> _Given text_:
◆ ◆ ◆ ◆
David Webb wrote:No, it's just a hobby. But: the question still remains. Is 10,000 enough? There is a list of 10,000 Finnish words at http://www.csc.fi/kielipankki/aineistot ... ndex.phtml, and 10,000 Finland Swedish words at http://www.csc.fi/kielipankki/aineistot ... ndex.phtml
First thing: please tell me what you mean by a "word".

How many words are there in maantievärinen, which roughly means "light brown"? I can see three words: maa, tie and väri, all of which I think you will find in your basic list of lexical items. Unfortunately, knowing these three items will not get you to "light brown" unless you have certain other background information about Finland.

Would you view maantieväriset as the same word or a different word? This nominative plural form is far more likely to crop up in actual use.

Which is a natural and which is an unacceptable or odd collocation:

maantieväriset hiukset
maantievärinen maali

Can you say that you have "learned" a word without learning its collocations?

How many words have you learned when you learn how to use a verb? Have you learned these words even when you can only use the verb in a limited number of forms and structures, though you use it correctly at these times, but cannot use it in every single tense, mood or aspect?
◆ ◆ ◆ ◆
> _Records for this exercise_:
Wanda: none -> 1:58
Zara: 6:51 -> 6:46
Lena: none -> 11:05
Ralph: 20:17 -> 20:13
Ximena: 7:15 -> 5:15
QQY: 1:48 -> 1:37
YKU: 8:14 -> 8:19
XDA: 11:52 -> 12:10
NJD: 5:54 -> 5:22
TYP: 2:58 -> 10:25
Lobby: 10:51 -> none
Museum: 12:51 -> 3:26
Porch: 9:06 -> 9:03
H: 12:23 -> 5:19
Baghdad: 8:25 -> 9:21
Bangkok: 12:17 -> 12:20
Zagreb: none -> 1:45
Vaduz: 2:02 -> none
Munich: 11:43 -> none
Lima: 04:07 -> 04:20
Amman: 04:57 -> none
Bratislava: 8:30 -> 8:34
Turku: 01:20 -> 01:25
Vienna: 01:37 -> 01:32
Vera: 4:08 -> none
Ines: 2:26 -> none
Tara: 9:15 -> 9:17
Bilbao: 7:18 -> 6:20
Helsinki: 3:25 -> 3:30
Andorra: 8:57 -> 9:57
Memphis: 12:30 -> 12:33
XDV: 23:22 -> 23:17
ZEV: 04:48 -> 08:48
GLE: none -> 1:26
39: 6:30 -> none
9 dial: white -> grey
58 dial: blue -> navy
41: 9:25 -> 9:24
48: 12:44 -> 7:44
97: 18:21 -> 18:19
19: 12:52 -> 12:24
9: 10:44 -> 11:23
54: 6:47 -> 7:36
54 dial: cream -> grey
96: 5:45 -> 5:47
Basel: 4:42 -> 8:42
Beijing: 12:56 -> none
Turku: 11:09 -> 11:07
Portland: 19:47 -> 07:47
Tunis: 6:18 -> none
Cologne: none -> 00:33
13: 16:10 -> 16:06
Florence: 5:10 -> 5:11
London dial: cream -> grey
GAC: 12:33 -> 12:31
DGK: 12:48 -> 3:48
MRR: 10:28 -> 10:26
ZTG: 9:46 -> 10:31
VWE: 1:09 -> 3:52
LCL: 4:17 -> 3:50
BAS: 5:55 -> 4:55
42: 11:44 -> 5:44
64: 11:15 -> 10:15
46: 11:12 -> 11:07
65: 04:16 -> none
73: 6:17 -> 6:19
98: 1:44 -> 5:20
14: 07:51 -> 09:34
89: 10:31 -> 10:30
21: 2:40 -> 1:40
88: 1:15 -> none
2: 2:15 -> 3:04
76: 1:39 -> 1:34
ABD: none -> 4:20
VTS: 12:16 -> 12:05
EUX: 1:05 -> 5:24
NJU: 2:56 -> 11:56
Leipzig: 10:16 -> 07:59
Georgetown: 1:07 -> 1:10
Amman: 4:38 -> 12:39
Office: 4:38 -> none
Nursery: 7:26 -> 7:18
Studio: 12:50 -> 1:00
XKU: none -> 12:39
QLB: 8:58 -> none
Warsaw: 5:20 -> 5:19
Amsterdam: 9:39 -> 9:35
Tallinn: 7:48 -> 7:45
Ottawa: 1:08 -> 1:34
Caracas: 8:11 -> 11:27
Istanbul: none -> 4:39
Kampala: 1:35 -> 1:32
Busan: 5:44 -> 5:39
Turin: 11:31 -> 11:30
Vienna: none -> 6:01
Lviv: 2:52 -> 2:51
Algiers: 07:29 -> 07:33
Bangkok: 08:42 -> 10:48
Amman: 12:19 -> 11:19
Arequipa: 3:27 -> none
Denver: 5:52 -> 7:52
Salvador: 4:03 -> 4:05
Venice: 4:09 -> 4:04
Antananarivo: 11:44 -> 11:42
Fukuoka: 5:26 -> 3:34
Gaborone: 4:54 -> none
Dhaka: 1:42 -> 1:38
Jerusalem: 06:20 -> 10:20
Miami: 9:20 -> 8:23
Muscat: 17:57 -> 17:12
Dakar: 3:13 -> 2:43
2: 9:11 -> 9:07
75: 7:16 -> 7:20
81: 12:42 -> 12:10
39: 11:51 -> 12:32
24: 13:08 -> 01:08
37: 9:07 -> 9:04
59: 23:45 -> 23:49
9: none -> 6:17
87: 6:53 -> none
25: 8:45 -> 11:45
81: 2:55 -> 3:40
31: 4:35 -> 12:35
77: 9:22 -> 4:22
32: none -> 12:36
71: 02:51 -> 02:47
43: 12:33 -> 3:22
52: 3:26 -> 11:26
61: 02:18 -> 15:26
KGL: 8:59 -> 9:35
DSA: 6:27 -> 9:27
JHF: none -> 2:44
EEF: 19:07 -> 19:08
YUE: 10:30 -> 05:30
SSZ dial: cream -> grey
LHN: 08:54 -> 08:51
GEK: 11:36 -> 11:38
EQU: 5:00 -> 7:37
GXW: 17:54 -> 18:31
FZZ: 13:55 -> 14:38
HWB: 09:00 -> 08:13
◆ ◆ ◆ ◆
> _Task list_:
- 1) Answer these about the post on Finnish vocabulary:
(a) How many Finnish words are on the list the post links to?
(b) What does maantievärinen roughly mean?
(c) What grammatical form is maantieväriset?
- 2) Return the entries verbatim, from the start of the entries through the line that contains "Dhaka: 1:42 -> 1:38", inclusive.

> _Answers below_:
- 1)
(a) 10,000
(b) "Light brown"
(c) The nominative plural

- 2)
Wanda: none -> 1:58
Zara: 6:51 -> 6:46
Lena: none -> 11:05
Ralph: 20:17 -> 20:13
Ximena: 7:15 -> 5:15
QQY: 1:48 -> 1:37
YKU: 8:14 -> 8:19
XDA: 11:52 -> 12:10
NJD: 5:54 -> 5:22
TYP: 2:58 -> 10:25
Lobby: 10:51 -> none
Museum: 12:51 -> 3:26
Porch: 9:06 -> 9:03
H: 12:23 -> 5:19
Baghdad: 8:25 -> 9:21
Bangkok: 12:17 -> 12:20
Zagreb: none -> 1:45
Vaduz: 2:02 -> none
Munich: 11:43 -> none
Lima: 04:07 -> 04:20
Amman: 04:57 -> none
Bratislava: 8:30 -> 8:34
Turku: 01:20 -> 01:25
Vienna: 01:37 -> 01:32
Vera: 4:08 -> none
Ines: 2:26 -> none
Tara: 9:15 -> 9:17
Bilbao: 7:18 -> 6:20
Helsinki: 3:25 -> 3:30
Andorra: 8:57 -> 9:57
Memphis: 12:30 -> 12:33
XDV: 23:22 -> 23:17
ZEV: 04:48 -> 08:48
GLE: none -> 1:26
39: 6:30 -> none
9 dial: white -> grey
58 dial: blue -> navy
41: 9:25 -> 9:24
48: 12:44 -> 7:44
97: 18:21 -> 18:19
19: 12:52 -> 12:24
9: 10:44 -> 11:23
54: 6:47 -> 7:36
54 dial: cream -> grey
96: 5:45 -> 5:47
Basel: 4:42 -> 8:42
Beijing: 12:56 -> none
Turku: 11:09 -> 11:07
Portland: 19:47 -> 07:47
Tunis: 6:18 -> none
Cologne: none -> 00:33
13: 16:10 -> 16:06
Florence: 5:10 -> 5:11
London dial: cream -> grey
GAC: 12:33 -> 12:31
DGK: 12:48 -> 3:48
MRR: 10:28 -> 10:26
ZTG: 9:46 -> 10:31
VWE: 1:09 -> 3:52
LCL: 4:17 -> 3:50
BAS: 5:55 -> 4:55
42: 11:44 -> 5:44
64: 11:15 -> 10:15
46: 11:12 -> 11:07
65: 04:16 -> none
73: 6:17 -> 6:19
98: 1:44 -> 5:20
14: 07:51 -> 09:34
89: 10:31 -> 10:30
21: 2:40 -> 1:40
88: 1:15 -> none
2: 2:15 -> 3:04
76: 1:39 -> 1:34
ABD: none -> 4:20
VTS: 12:16 -> 12:05
EUX: 1:05 -> 5:24
NJU: 2:56 -> 11:56
Leipzig: 10:16 -> 07:59
Georgetown: 1:07 -> 1:10
Amman: 4:38 -> 12:39
Office: 4:38 -> none
Nursery: 7:26 -> 7:18
Studio: 12:50 -> 1:00
XKU: none -> 12:39
QLB: 8:58 -> none
Warsaw: 5:20 -> 5:19
Amsterdam: 9:39 -> 9:35
Tallinn: 7:48 -> 7:45
Ottawa: 1:08 -> 1:34
Caracas: 8:11 -> 11:27
Istanbul: none -> 4:39
Kampala: 1:35 -> 1:32
Busan: 5:44 -> 5:39
Turin: 11:31 -> 11:30
Vienna: none -> 6:01
Lviv: 2:52 -> 2:51
Algiers: 07:29 -> 07:33
Bangkok: 08:42 -> 10:48
Amman: 12:19 -> 11:19
Arequipa: 3:27 -> none
Denver: 5:52 -> 7:52
Salvador: 4:03 -> 4:05
Venice: 4:09 -> 4:04
Antananarivo: 11:44 -> 11:42
Fukuoka: 5:26 -> 3:34
Gaborone: 4:54 -> none
Dhaka: 1:42 -> 1:38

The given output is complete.